* Goal of the exercise
Type out the data below in its entirety, exactly as given.

··· Data provided ···

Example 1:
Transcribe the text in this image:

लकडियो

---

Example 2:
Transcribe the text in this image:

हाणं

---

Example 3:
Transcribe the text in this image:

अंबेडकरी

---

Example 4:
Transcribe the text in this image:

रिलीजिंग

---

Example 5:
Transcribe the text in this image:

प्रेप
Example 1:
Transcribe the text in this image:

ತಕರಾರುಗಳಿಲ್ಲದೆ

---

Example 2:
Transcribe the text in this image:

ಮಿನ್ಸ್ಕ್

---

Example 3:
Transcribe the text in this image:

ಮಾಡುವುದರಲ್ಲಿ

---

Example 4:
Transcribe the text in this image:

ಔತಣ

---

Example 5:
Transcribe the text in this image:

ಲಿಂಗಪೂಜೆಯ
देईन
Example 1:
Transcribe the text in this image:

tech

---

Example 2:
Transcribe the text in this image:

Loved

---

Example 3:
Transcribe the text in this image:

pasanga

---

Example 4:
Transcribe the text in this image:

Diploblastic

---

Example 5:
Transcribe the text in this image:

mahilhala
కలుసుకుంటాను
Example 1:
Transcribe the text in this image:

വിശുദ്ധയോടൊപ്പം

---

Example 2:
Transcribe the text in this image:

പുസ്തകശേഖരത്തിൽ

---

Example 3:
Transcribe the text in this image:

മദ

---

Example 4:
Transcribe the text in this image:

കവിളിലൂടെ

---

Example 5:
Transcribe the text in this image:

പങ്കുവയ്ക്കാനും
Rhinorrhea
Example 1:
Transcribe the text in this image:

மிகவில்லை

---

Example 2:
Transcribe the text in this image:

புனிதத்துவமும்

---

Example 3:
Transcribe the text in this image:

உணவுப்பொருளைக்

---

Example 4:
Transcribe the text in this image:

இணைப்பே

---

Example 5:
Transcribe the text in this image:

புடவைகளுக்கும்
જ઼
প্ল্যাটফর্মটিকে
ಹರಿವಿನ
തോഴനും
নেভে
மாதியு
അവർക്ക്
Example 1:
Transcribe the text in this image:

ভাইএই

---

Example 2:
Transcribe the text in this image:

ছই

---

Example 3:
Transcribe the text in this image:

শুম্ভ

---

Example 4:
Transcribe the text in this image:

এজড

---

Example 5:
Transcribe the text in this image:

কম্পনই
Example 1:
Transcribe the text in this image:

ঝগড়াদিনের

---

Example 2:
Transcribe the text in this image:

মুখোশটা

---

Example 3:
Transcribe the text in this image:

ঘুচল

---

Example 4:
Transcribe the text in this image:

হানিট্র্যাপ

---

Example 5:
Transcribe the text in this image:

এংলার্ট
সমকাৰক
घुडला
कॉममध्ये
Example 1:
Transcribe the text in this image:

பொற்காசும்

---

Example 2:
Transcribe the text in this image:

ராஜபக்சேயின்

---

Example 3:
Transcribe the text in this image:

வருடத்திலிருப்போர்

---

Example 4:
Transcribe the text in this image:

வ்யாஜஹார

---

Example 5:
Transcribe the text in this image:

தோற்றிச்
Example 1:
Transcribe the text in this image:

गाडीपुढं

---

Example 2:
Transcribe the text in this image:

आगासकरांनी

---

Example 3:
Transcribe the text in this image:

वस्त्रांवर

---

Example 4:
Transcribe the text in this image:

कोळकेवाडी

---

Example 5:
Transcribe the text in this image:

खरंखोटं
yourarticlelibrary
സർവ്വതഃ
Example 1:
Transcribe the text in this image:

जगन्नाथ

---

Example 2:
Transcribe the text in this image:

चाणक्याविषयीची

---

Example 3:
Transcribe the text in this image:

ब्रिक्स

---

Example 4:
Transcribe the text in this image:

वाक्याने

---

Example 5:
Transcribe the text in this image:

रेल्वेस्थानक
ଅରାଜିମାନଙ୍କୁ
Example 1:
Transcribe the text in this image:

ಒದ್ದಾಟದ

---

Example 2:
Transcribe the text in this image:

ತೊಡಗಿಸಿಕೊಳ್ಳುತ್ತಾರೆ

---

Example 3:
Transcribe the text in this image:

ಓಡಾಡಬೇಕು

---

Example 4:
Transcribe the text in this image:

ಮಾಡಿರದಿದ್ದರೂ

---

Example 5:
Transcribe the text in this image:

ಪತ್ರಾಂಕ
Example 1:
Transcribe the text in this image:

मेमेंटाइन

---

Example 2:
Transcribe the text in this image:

···

* Output below
Example 1:
Transcribe the text in this image:

लकडियो

---

Example 2:
Transcribe the text in this image:

हाणं

---

Example 3:
Transcribe the text in this image:

अंबेडकरी

---

Example 4:
Transcribe the text in this image:

रिलीजिंग

---

Example 5:
Transcribe the text in this image:

प्रेप
Example 1:
Transcribe the text in this image:

ತಕರಾರುಗಳಿಲ್ಲದೆ

---

Example 2:
Transcribe the text in this image:

ಮಿನ್ಸ್ಕ್

---

Example 3:
Transcribe the text in this image:

ಮಾಡುವುದರಲ್ಲಿ

---

Example 4:
Transcribe the text in this image:

ಔತಣ

---

Example 5:
Transcribe the text in this image:

ಲಿಂಗಪೂಜೆಯ
देईन
Example 1:
Transcribe the text in this image:

tech

---

Example 2:
Transcribe the text in this image:

Loved

---

Example 3:
Transcribe the text in this image:

pasanga

---

Example 4:
Transcribe the text in this image:

Diploblastic

---

Example 5:
Transcribe the text in this image:

mahilhala
కలుసుకుంటాను
Example 1:
Transcribe the text in this image:

വിശുദ്ധയോടൊപ്പം

---

Example 2:
Transcribe the text in this image:

പുസ്തകശേഖരത്തിൽ

---

Example 3:
Transcribe the text in this image:

മദ

---

Example 4:
Transcribe the text in this image:

കവിളിലൂടെ

---

Example 5:
Transcribe the text in this image:

പങ്കുവയ്ക്കാനും
Rhinorrhea
Example 1:
Transcribe the text in this image:

மிகவில்லை

---

Example 2:
Transcribe the text in this image:

புனிதத்துவமும்

---

Example 3:
Transcribe the text in this image:

உணவுப்பொருளைக்

---

Example 4:
Transcribe the text in this image:

இணைப்பே

---

Example 5:
Transcribe the text in this image:

புடவைகளுக்கும்
જ઼
প্ল্যাটফর্মটিকে
ಹರಿವಿನ
തോഴനും
নেভে
மாதியு
അവർക്ക്
Example 1:
Transcribe the text in this image:

ভাইএই

---

Example 2:
Transcribe the text in this image:

ছই

---

Example 3:
Transcribe the text in this image:

শুম্ভ

---

Example 4:
Transcribe the text in this image:

এজড

---

Example 5:
Transcribe the text in this image:

কম্পনই
Example 1:
Transcribe the text in this image:

ঝগড়াদিনের

---

Example 2:
Transcribe the text in this image:

মুখোশটা

---

Example 3:
Transcribe the text in this image:

ঘুচল

---

Example 4:
Transcribe the text in this image:

হানিট্র্যাপ

---

Example 5:
Transcribe the text in this image:

এংলার্ট
সমকাৰক
घुडला
कॉममध्ये
Example 1:
Transcribe the text in this image:

பொற்காசும்

---

Example 2:
Transcribe the text in this image:

ராஜபக்சேயின்

---

Example 3:
Transcribe the text in this image:

வருடத்திலிருப்போர்

---

Example 4:
Transcribe the text in this image:

வ்யாஜஹார

---

Example 5:
Transcribe the text in this image:

தோற்றிச்
Example 1:
Transcribe the text in this image:

गाडीपुढं

---

Example 2:
Transcribe the text in this image:

आगासकरांनी

---

Example 3:
Transcribe the text in this image:

वस्त्रांवर

---

Example 4:
Transcribe the text in this image:

कोळकेवाडी

---

Example 5:
Transcribe the text in this image:

खरंखोटं
yourarticlelibrary
സർവ്വതഃ
Example 1:
Transcribe the text in this image:

जगन्नाथ

---

Example 2:
Transcribe the text in this image:

चाणक्याविषयीची

---

Example 3:
Transcribe the text in this image:

ब्रिक्स

---

Example 4:
Transcribe the text in this image:

वाक्याने

---

Example 5:
Transcribe the text in this image:

रेल्वेस्थानक
ଅରାଜିମାନଙ୍କୁ
Example 1:
Transcribe the text in this image:

ಒದ್ದಾಟದ

---

Example 2:
Transcribe the text in this image:

ತೊಡಗಿಸಿಕೊಳ್ಳುತ್ತಾರೆ

---

Example 3:
Transcribe the text in this image:

ಓಡಾಡಬೇಕು

---

Example 4:
Transcribe the text in this image:

ಮಾಡಿರದಿದ್ದರೂ

---

Example 5:
Transcribe the text in this image:

ಪತ್ರಾಂಕ
Example 1:
Transcribe the text in this image:

मेमेंटाइन

---

Example 2:
Transcribe the text in this image:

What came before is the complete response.